La Belgique a importé en juillet l’ensemble de son gaz naturel liquéfié (GNL) depuis la Russie, dans un contexte de perturbations des marchés énergétiques et de baisse des livraisons vers l’Europe. Cette situation intervient alors que l’Union européenne prépare une interdiction du GNL russe.
Selon des données rapportées par Bloomberg, la Belgique a acheté environ 0,4 million de tonnes de GNL en juillet, provenant entièrement de Russie. Cette situation s’explique par les tensions sur les marchés du gaz liées aux perturbations du transport maritime au détroit d’Ormuz, une zone stratégique pour les échanges énergétiques mondiaux.
Face à des prix du gaz encore élevés, de nombreux acheteurs européens ont réduit leurs achats de GNL destiné au remplissage des stocks avant l’hiver. La Belgique continue néanmoins de recevoir du gaz par d’autres voies, notamment par gazoduc depuis la Norvège et le Royaume-Uni.

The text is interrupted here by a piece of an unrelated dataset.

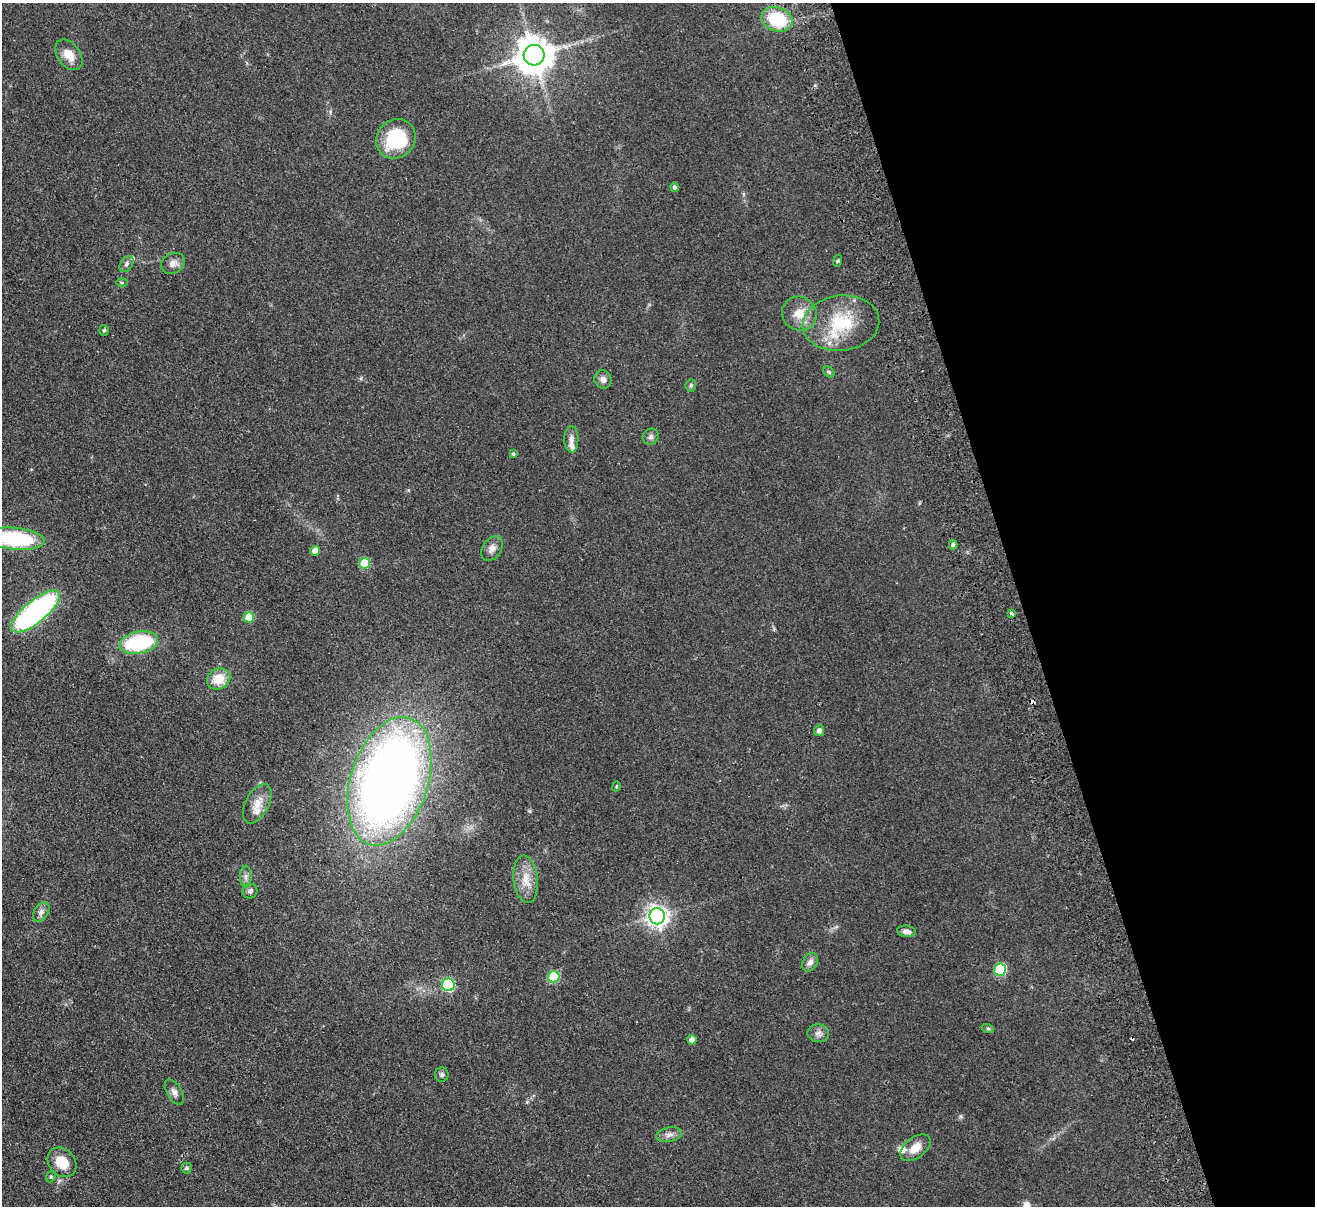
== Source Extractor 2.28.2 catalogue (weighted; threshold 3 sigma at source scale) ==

Les volumes de GNL importés diminuent fortement
La Belgique, qui figurait en cinquième position des importateurs européens de GNL l’année dernière, a vu ses arrivées de gaz liquéfié diminuer en juillet. Les volumes importés ont reculé de plus de 40 % par rapport à juillet de l’année précédente, selon les données recueillies par Bloomberg.
Même si les achats belges de GNL russe restent inférieurs aux niveaux observés plus tôt dans l’année, cette évolution soulève des questions sur la politique énergétique européenne. L’Union européenne cherche depuis plusieurs années à réduire sa dépendance aux hydrocarbures russes depuis le début de la guerre en Ukraine.
Une situation qui complique les objectifs européens
L’Union européenne prévoit une interdiction du GNL russe à partir de l’année prochaine. Des restrictions sur certains contrats à court terme sont déjà appliquées depuis avril, avec l’objectif de réduire progressivement les achats provenant de Russie. La situation actuelle montre néanmoins les difficultés rencontrées par les pays européens pour remplacer rapidement certaines sources d’approvisionnement.
Alors que les livraisons en provenance du Moyen-Orient sont perturbées, plusieurs acheteurs se tournent vers d’autres fournisseurs disponibles sur le marché.
La Russie reste un fournisseur majeur de GNL pour l’Europe
Après les États-Unis, la Russie reste aujourd’hui l’un des principaux fournisseurs de GNL de l’Union européenne. Les importations européennes de gaz liquéfié russe ont même progressé récemment, alors que plusieurs pays cherchent à compenser la baisse des flux provenant du Moyen-Orient.
Pour la Belgique comme pour d’autres États membres, l’équilibre entre sécurité d’approvisionnement et réduction des achats d’énergie russe reste un sujet central de la politique énergétique européenne.